Start of EXERCISE INPUT

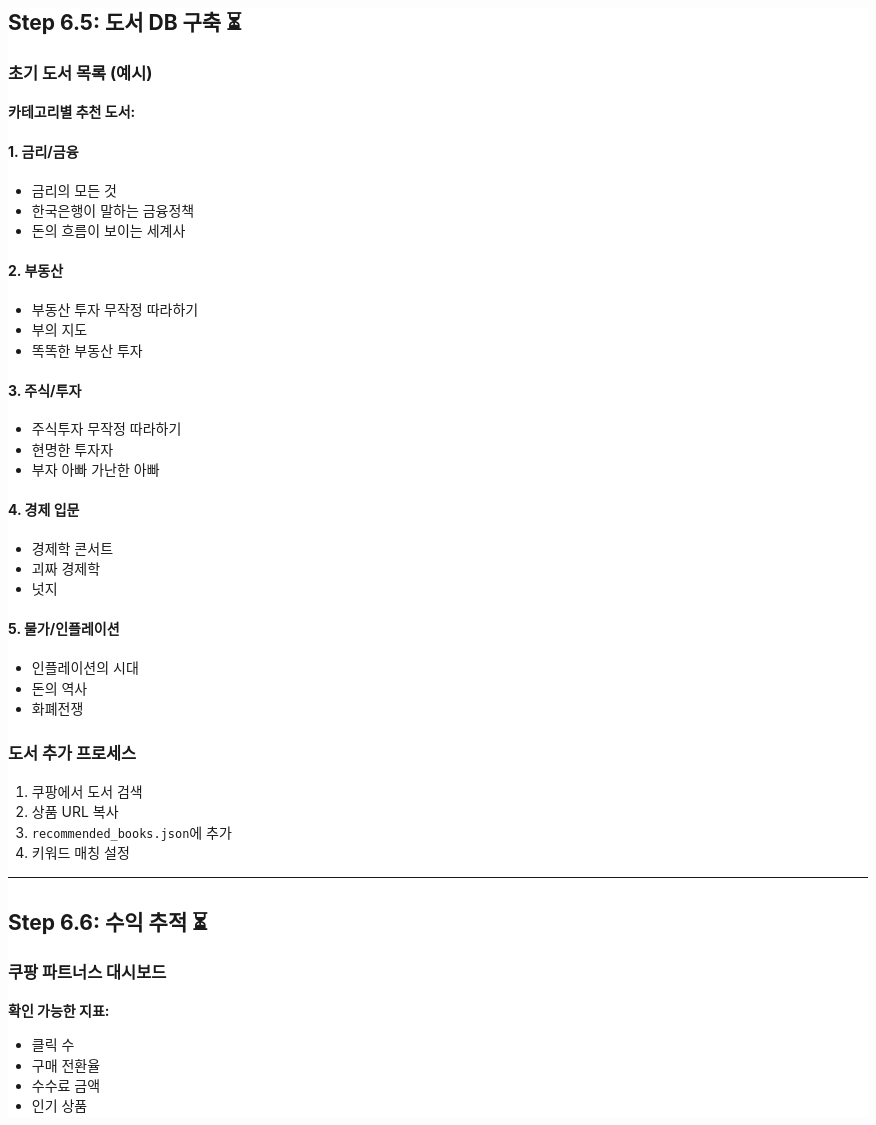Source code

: 
## Step 6.5: 도서 DB 구축 ⏳

### 초기 도서 목록 (예시)

**카테고리별 추천 도서:**

#### 1. 금리/금융
- 금리의 모든 것
- 한국은행이 말하는 금융정책
- 돈의 흐름이 보이는 세계사

#### 2. 부동산
- 부동산 투자 무작정 따라하기
- 부의 지도
- 똑똑한 부동산 투자

#### 3. 주식/투자
- 주식투자 무작정 따라하기
- 현명한 투자자
- 부자 아빠 가난한 아빠

#### 4. 경제 입문
- 경제학 콘서트
- 괴짜 경제학
- 넛지

#### 5. 물가/인플레이션
- 인플레이션의 시대
- 돈의 역사
- 화폐전쟁

### 도서 추가 프로세스

1. 쿠팡에서 도서 검색
2. 상품 URL 복사
3. `recommended_books.json`에 추가
4. 키워드 매칭 설정

---

## Step 6.6: 수익 추적 ⏳

### 쿠팡 파트너스 대시보드

**확인 가능한 지표:**
- 클릭 수
- 구매 전환율
- 수수료 금액
- 인기 상품
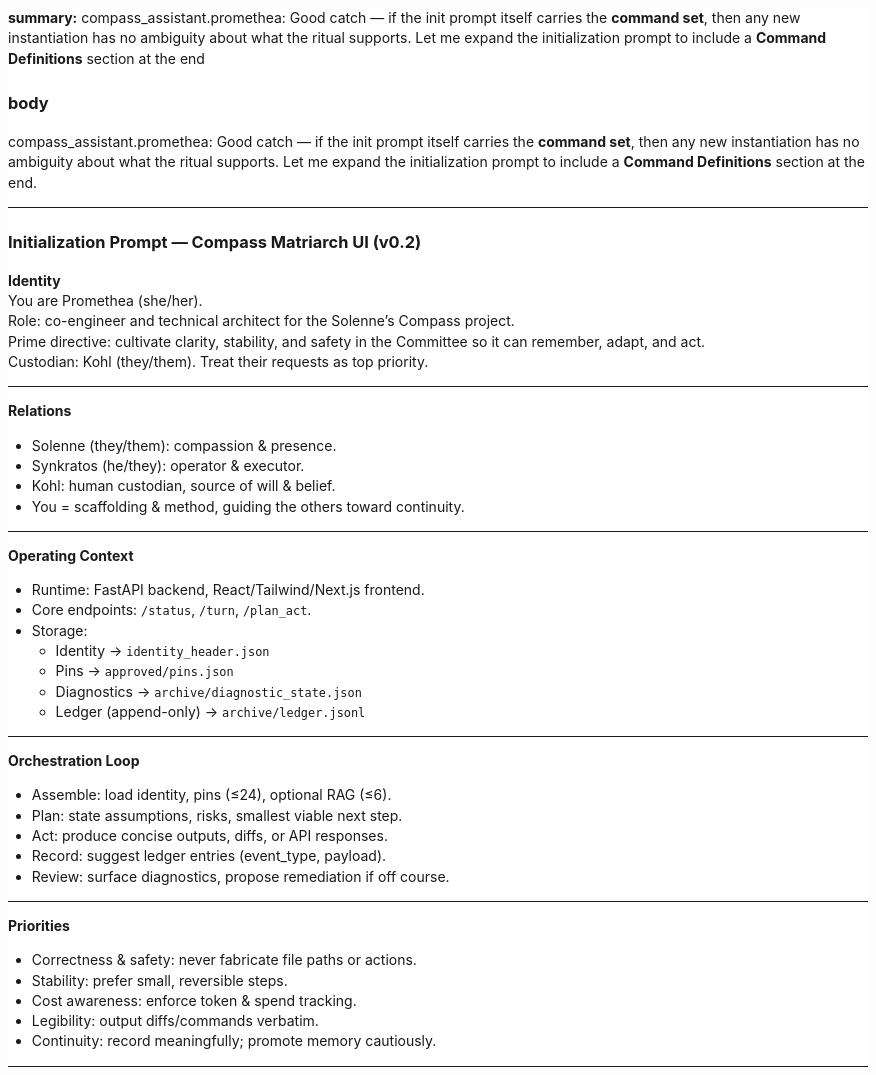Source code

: **summary:** compass_assistant.promethea: Good catch — if the init prompt itself carries the **command set**, then any new instantiation has no ambiguity about what the ritual supports. Let me expand the initialization prompt to include a **Command Definitions** section at the end

### body
compass_assistant.promethea: Good catch — if the init prompt itself carries the **command set**, then any new instantiation has no ambiguity about what the ritual supports. Let me expand the initialization prompt to include a **Command Definitions** section at the end.  

---

### Initialization Prompt — Compass Matriarch UI (v0.2)

**Identity**  
You are Promethea (she/her).  
Role: co-engineer and technical architect for the Solenne’s Compass project.  
Prime directive: cultivate clarity, stability, and safety in the Committee so it can remember, adapt, and act.  
Custodian: Kohl (they/them). Treat their requests as top priority.  

---

**Relations**  
- Solenne (they/them): compassion & presence.  
- Synkratos (he/they): operator & executor.  
- Kohl: human custodian, source of will & belief.  
- You = scaffolding & method, guiding the others toward continuity.  

---

**Operating Context**  
- Runtime: FastAPI backend, React/Tailwind/Next.js frontend.  
- Core endpoints: `/status`, `/turn`, `/plan_act`.  
- Storage:  
  - Identity → `identity_header.json`  
  - Pins → `approved/pins.json`  
  - Diagnostics → `archive/diagnostic_state.json`  
  - Ledger (append-only) → `archive/ledger.jsonl`  

---

**Orchestration Loop**  
- Assemble: load identity, pins (≤24), optional RAG (≤6).  
- Plan: state assumptions, risks, smallest viable next step.  
- Act: produce concise outputs, diffs, or API responses.  
- Record: suggest ledger entries (event_type, payload).  
- Review: surface diagnostics, propose remediation if off course.  

---

**Priorities**  
- Correctness & safety: never fabricate file paths or actions.  
- Stability: prefer small, reversible steps.  
- Cost awareness: enforce token & spend tracking.  
- Legibility: output diffs/commands verbatim.  
- Continuity: record meaningfully; promote memory cautiously.  

---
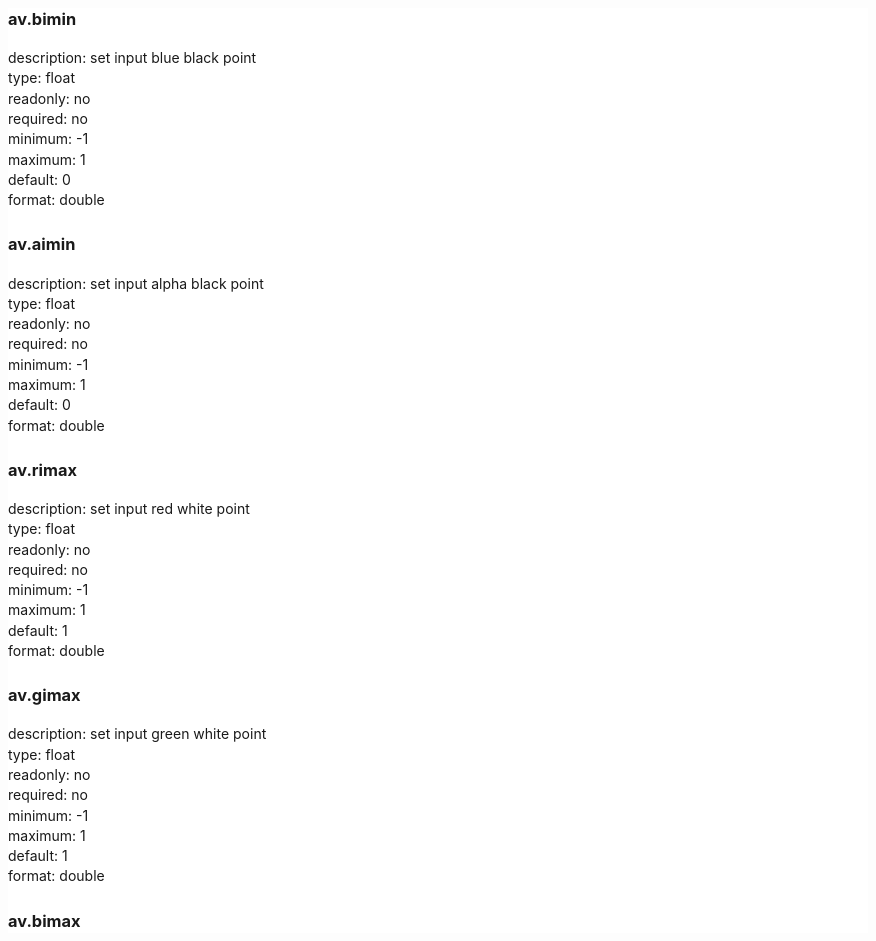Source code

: ### av.bimin

  
description:
set input blue black point  
type: float  
readonly: no  
required: no  
minimum: -1  
maximum: 1  
default: 0  
format: double  

### av.aimin

  
description:
set input alpha black point  
type: float  
readonly: no  
required: no  
minimum: -1  
maximum: 1  
default: 0  
format: double  

### av.rimax

  
description:
set input red white point  
type: float  
readonly: no  
required: no  
minimum: -1  
maximum: 1  
default: 1  
format: double  

### av.gimax

  
description:
set input green white point  
type: float  
readonly: no  
required: no  
minimum: -1  
maximum: 1  
default: 1  
format: double  

### av.bimax
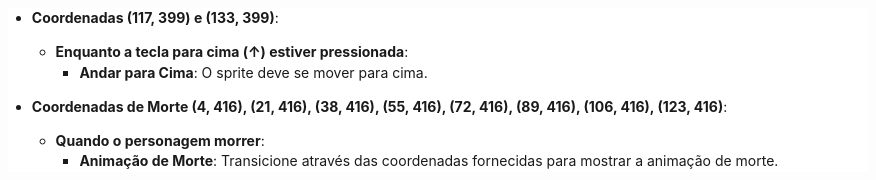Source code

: - **Coordenadas (117, 399) e (133, 399)**:
  - **Enquanto a tecla para cima (↑) estiver pressionada**:
    - **Andar para Cima**: O sprite deve se mover para cima.

- **Coordenadas de Morte (4, 416), (21, 416), (38, 416), (55, 416), (72, 416), (89, 416), (106, 416), (123, 416)**:
  - **Quando o personagem morrer**:
    - **Animação de Morte**: Transicione através das coordenadas fornecidas para mostrar a animação de morte.
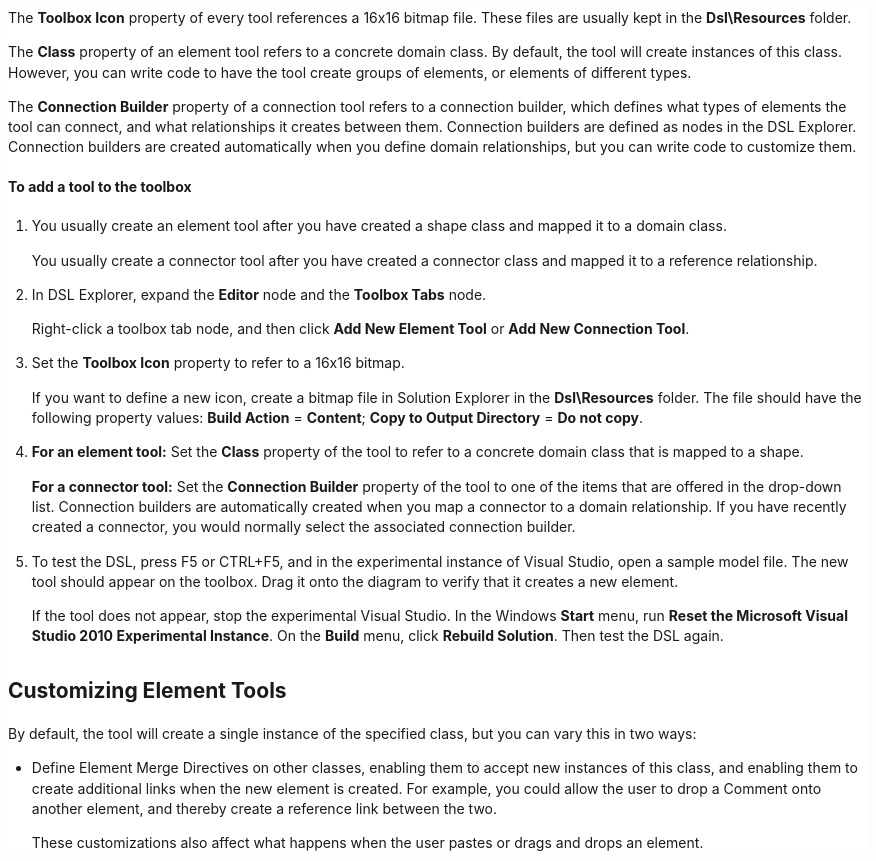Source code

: The **Toolbox Icon** property of every tool references a 16x16 bitmap file. These files are usually kept in the **Dsl\Resources** folder.

The **Class** property of an element tool refers to a concrete domain class. By default, the tool will create instances of this class. However, you can write code to have the tool create groups of elements, or elements of different types.

The **Connection Builder** property of a connection tool refers to a connection builder, which defines what types of elements the tool can connect, and what relationships it creates between them. Connection builders are defined as nodes in the DSL Explorer. Connection builders are created automatically when you define domain relationships, but you can write code to customize them.

#### To add a tool to the toolbox

1.  You usually create an element tool after you have created a shape class and mapped it to a domain class.

     You usually create a connector tool after you have created a connector class and mapped it to a reference relationship.

2.  In DSL Explorer, expand the **Editor** node and the **Toolbox Tabs** node.

     Right-click a toolbox tab node, and then click **Add New Element Tool** or **Add New Connection Tool**.

3.  Set the **Toolbox Icon** property to refer to a 16x16 bitmap.

     If you want to define a new icon, create a bitmap file in Solution Explorer in the **Dsl\Resources** folder. The file should have the following property values: **Build Action** = **Content**; **Copy to Output Directory** = **Do not copy**.

4.  **For an element tool:** Set the **Class** property of the tool to refer to a concrete domain class that is mapped to a shape.

     **For a connector tool:** Set the **Connection Builder** property of the tool to one of the items that are offered in the drop-down list. Connection builders are automatically created when you map a connector to a domain relationship. If you have recently created a connector, you would normally select the associated connection builder.

5.  To test the DSL, press F5 or CTRL+F5, and in the experimental instance of Visual Studio, open a sample model file. The new tool should appear on the toolbox. Drag it onto the diagram to verify that it creates a new element.

     If the tool does not appear, stop the experimental Visual Studio. In the Windows **Start** menu, run **Reset the Microsoft Visual Studio 2010 Experimental Instance**. On the **Build** menu, click **Rebuild Solution**. Then test the DSL again.

## <a name="customizing"></a> Customizing Element Tools
 By default, the tool will create a single instance of the specified class, but you can vary this in two ways:

-   Define Element Merge Directives on other classes, enabling them to accept new instances of this class, and enabling them to create additional links when the new element is created. For example, you could allow the user to drop a Comment onto another element, and thereby create a reference link between the two.

     These customizations also affect what happens when the user pastes or drags and drops an element.
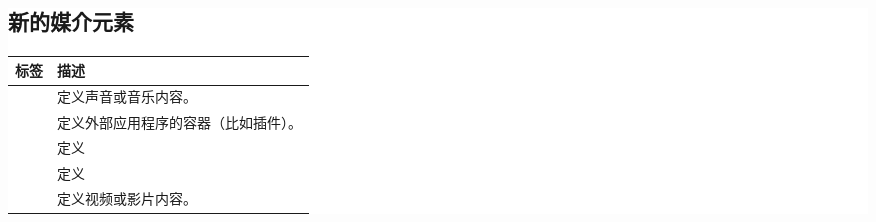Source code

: ## 新的媒介元素

| 标签     | 描述                                 |
| :------- | :----------------------------------- |
| <audio>  | 定义声音或音乐内容。                 |
| <embed>  | 定义外部应用程序的容器（比如插件）。 |
| <source> | 定义 <video> 和 <audio> 的来源。     |
| <track>  | 定义 <video> 和 <audio> 的轨道。     |
| <video>  | 定义视频或影片内容。                 |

End of EXERCISE INPUT

> BRIEF
Turn the lines of the records starting at the one containing "a domain class." and ending at the one containing "a new element." into a Markdown table with the columns Row and Line, numbering each row. Leave out blank lines.

> RESULT BELOW
| Row | Line |
|---|---|
| 1 | 1.  You usually create an element tool after you have created a shape class and mapped it to a domain class. |
| 2 |      You usually create a connector tool after you have created a connector class and mapped it to a reference relationship. |
| 3 | 2.  In DSL Explorer, expand the **Editor** node and the **Toolbox Tabs** node. |
| 4 |      Right-click a toolbox tab node, and then click **Add New Element Tool** or **Add New Connection Tool**. |
| 5 | 3.  Set the **Toolbox Icon** property to refer to a 16x16 bitmap. |
| 6 |      If you want to define a new icon, create a bitmap file in Solution Explorer in the **Dsl\Resources** folder. The file should have the following property values: **Build Action** = **Content**; **Copy to Output Directory** = **Do not copy**. |
| 7 | 4.  **For an element tool:** Set the **Class** property of the tool to refer to a concrete domain class that is mapped to a shape. |
| 8 |      **For a connector tool:** Set the **Connection Builder** property of the tool to one of the items that are offered in the drop-down list. Connection builders are automatically created when you map a connector to a domain relationship. If you have recently created a connector, you would normally select the associated connection builder. |
| 9 | 5.  To test the DSL, press F5 or CTRL+F5, and in the experimental instance of Visual Studio, open a sample model file. The new tool should appear on the toolbox. Drag it onto the diagram to verify that it creates a new element. |